There were several limitations of the present study that should be kept in mind when interpreting the results. First, power to detect gene-gene interactions is always a concern given the curse of dimensionality that comes with considering multilocus genotype combinations. We addressed the power concerns by using the MDR machine learning method and by using a liberal significance level of 0.05. We also used the two largest GWAS data sets available through dbGaP. Despite these measures, power may still be a limiting issue. Second, we did not correct for the correlation structure of the SNPs in the gene regions. This was primarily due to the potential co-occurrence of interactions and linkage disequilibrium due to selection. Consideration of correlation is more complicated for gene-gene interactions studies than it is for significance testing of single SNPs using univariate methods. Third, the detection and replication GWAS data were primarily Caucasian subjects from the U.S., Finland, and Spain. These results may not generalize to other populations of different ethnic background. In fact, we fully expect the spectrum of gene-gene interactions to shift from population to population as genetic architecture changes due to different genetic backgrounds and local ecologies. We also expect statistical measures of interaction to change as allele frequencies change. These factors represent significant challenges to detecting and characterizing gene-gene interactions. This study partly addresses some of these concerns by focusing on the aggregation of statistical results at the pathway level thus taking the focus off inferential statistical analysis at the SNP level.

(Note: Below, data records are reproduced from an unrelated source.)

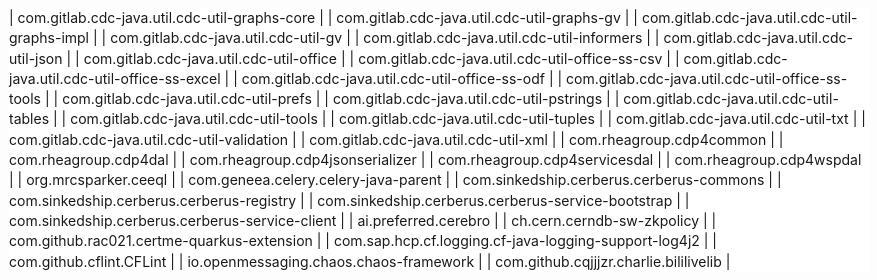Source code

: | com.gitlab.cdc-java.util.cdc-util-graphs-core                |
| com.gitlab.cdc-java.util.cdc-util-graphs-gv                  |
| com.gitlab.cdc-java.util.cdc-util-graphs-impl                |
| com.gitlab.cdc-java.util.cdc-util-gv                         |
| com.gitlab.cdc-java.util.cdc-util-informers                  |
| com.gitlab.cdc-java.util.cdc-util-json                       |
| com.gitlab.cdc-java.util.cdc-util-office                     |
| com.gitlab.cdc-java.util.cdc-util-office-ss-csv              |
| com.gitlab.cdc-java.util.cdc-util-office-ss-excel            |
| com.gitlab.cdc-java.util.cdc-util-office-ss-odf              |
| com.gitlab.cdc-java.util.cdc-util-office-ss-tools            |
| com.gitlab.cdc-java.util.cdc-util-prefs                      |
| com.gitlab.cdc-java.util.cdc-util-pstrings                   |
| com.gitlab.cdc-java.util.cdc-util-tables                     |
| com.gitlab.cdc-java.util.cdc-util-tools                      |
| com.gitlab.cdc-java.util.cdc-util-tuples                     |
| com.gitlab.cdc-java.util.cdc-util-txt                        |
| com.gitlab.cdc-java.util.cdc-util-validation                 |
| com.gitlab.cdc-java.util.cdc-util-xml                        |
| com.rheagroup.cdp4common                                     |
| com.rheagroup.cdp4dal                                        |
| com.rheagroup.cdp4jsonserializer                             |
| com.rheagroup.cdp4servicesdal                                |
| com.rheagroup.cdp4wspdal                                     |
| org.mrcsparker.ceeql                                         |
| com.geneea.celery.celery-java-parent                         |
| com.sinkedship.cerberus.cerberus-commons                     |
| com.sinkedship.cerberus.cerberus-registry                    |
| com.sinkedship.cerberus.cerberus-service-bootstrap           |
| com.sinkedship.cerberus.cerberus-service-client              |
| ai.preferred.cerebro                                         |
| ch.cern.cerndb-sw-zkpolicy                                   |
| com.github.rac021.certme-quarkus-extension                   |
| com.sap.hcp.cf.logging.cf-java-logging-support-log4j2        |
| com.github.cflint.CFLint                                     |
| io.openmessaging.chaos.chaos-framework                       |
| com.github.cqjjjzr.charlie.bililivelib                       |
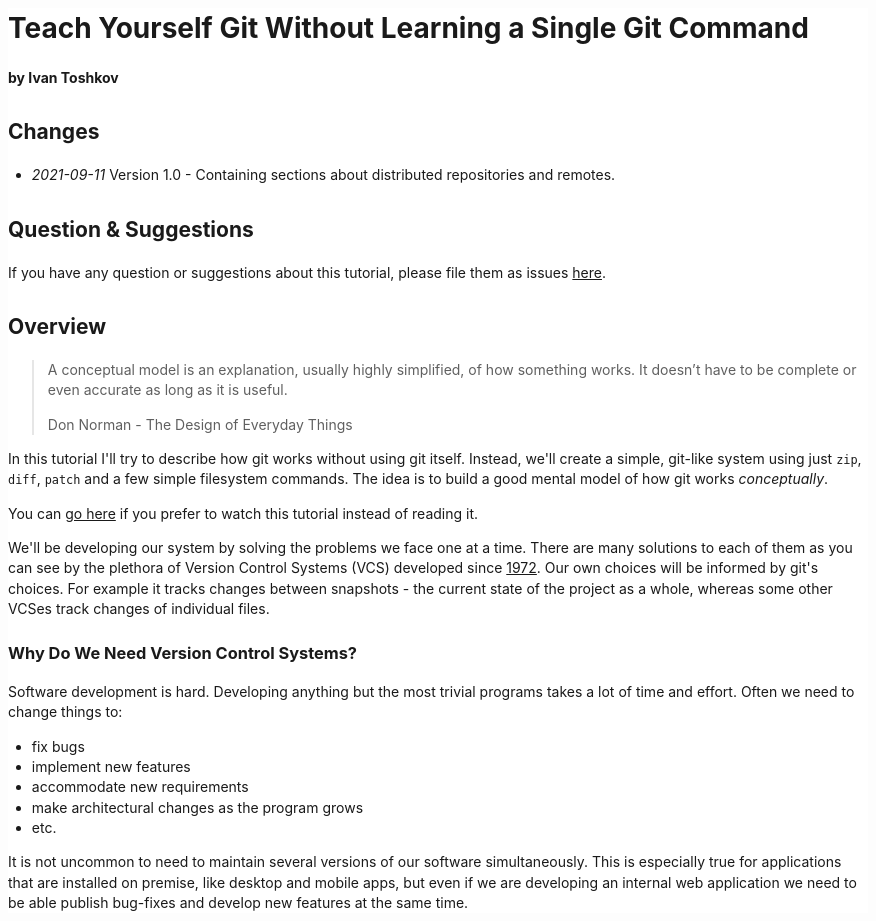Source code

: # Teach Yourself Git Without Learning a Single Git Command

**by Ivan Toshkov**

## Changes

* *2021-09-11* Version 1.0 - Containing sections about distributed repositories
  and remotes.

## Question & Suggestions

If you have any question or suggestions about this tutorial, please file them as
issues [here](https://github.com/itoshkov/itoshkov.github.io/issues).

## Overview

> A conceptual model is an explanation, usually highly simplified, of how
> something works. It doesn’t have to be complete or even accurate as long as it
> is useful.
>
> Don Norman - The Design of Everyday Things

In this tutorial I'll try to describe how git works without using git itself.
Instead, we'll create a simple, git-like system using just `zip`, `diff`,
`patch` and a few simple filesystem commands. The idea is to build a good mental
model of how git works _conceptually_.

You can [go here](https://youtu.be/dQw4w9WgXcQ) if you prefer to watch this
tutorial instead of reading it.

We'll be developing our system by solving the problems we face one at a time.
There are many solutions to each of them as you can see by the plethora of
Version Control Systems (VCS) developed since
[1972](https://en.wikipedia.org/wiki/Version_control#History). Our own choices
will be informed by git's choices. For example it tracks changes between
snapshots - the current state of the project as a whole, whereas some other
VCSes track changes of individual files.

### Why Do We Need Version Control Systems?

Software development is hard. Developing anything but the most trivial programs
takes a lot of time and effort. Often we need to change things to:
* fix bugs
* implement new features
* accommodate new requirements
* make architectural changes as the program grows
* etc.

It is not uncommon to need to maintain several versions of our software
simultaneously. This is especially true for applications that are installed on
premise, like desktop and mobile apps, but even if we are developing an internal
web application we need to be able publish bug-fixes and develop new features at
the same time.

It is also important to note that the use of a more liberal significance threshold to improve power means that there is a higher type I error rate that could lead to more false-positives. This should also be taken into consideration before deciding to carry out a confirmatory study.

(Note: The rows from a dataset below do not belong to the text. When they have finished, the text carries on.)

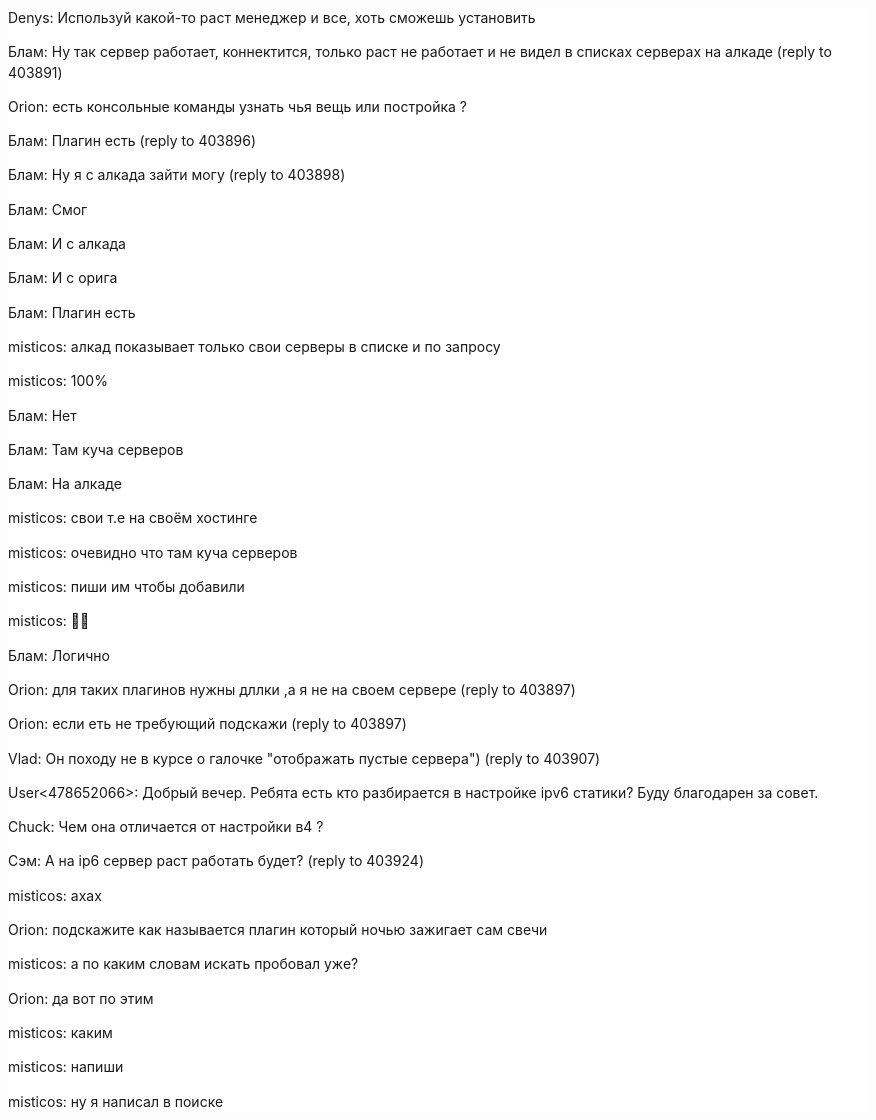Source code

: Denys: Используй какой-то раст менеджер и все, хоть сможешь установить

Блам: Ну так сервер работает, коннектится, только раст не работает и не видел в списках серверах на алкаде (reply to 403891)

Orion: есть консольные команды узнать чья вещь или постройка ?

Блам: Плагин есть (reply to 403896)

Блам: Ну я с алкада зайти могу (reply to 403898)

Блам: Смог

Блам: И с алкада

Блам: И с орига

Блам: Плагин есть

misticos: алкад показывает только свои серверы в списке и по запросу

misticos: 100%

Блам: Нет

Блам: Там куча серверов

Блам: На алкаде

misticos: свои т.е на своём хостинге

misticos: очевидно что там куча серверов

misticos: пиши им чтобы добавили

misticos: 🤷‍♂️

Блам: Логично

Orion: для таких плагинов нужны дллки ,а я не на своем сервере (reply to 403897)

Orion: если еть не требующий подскажи (reply to 403897)

Vlad: Он походу не в курсе о галочке "отображать пустые сервера") (reply to 403907)

User<478652066>: Добрый вечер. Ребята есть кто разбирается в настройке ipv6 статики? Буду благодарен за совет.

Chuck: Чем она отличается от настройки в4 ?

Сэм: А на ip6 сервер раст работать будет? (reply to 403924)

misticos: ахах

Orion: подскажите как называется плагин который ночью зажигает сам свечи

misticos: а по каким словам искать пробовал уже?

Orion: да вот по этим

misticos: каким

misticos: напиши

misticos: ну я написал в поиске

The results of this study support the idea that a bioinformatics approach to GWAS analysis of bladder cancer yields novel, replicable results not discovered using univariate statistical methods. As we exhaust efforts to identify and list SNPs that have universal main effects on disease risk across genetic backgrounds and local ecologies, it will be important explore alternative bioinformatics methods that are designed to embrace a complex genetic architecture underlying most common diseases such as cancer. This means we need methods that are able to capture genetic effects that are dependent on genetic background, environmental context, or that might be based on genetic variants that segregate only in a small number of families giving rise to locus heterogeneity. This study is one of the first to measure gene-gene interactions on a genome-wide scale and to measure their aggregation across biochemical pathways and functional groupings of genes as detailed in GO. The carboxy-lysase activity pathway revealed by this approach was identified across two different GWAS data sets and raises the question as to whether decarboxylase genes should be investigated as drug targets. These results are preliminary and warrant confirmatory studies.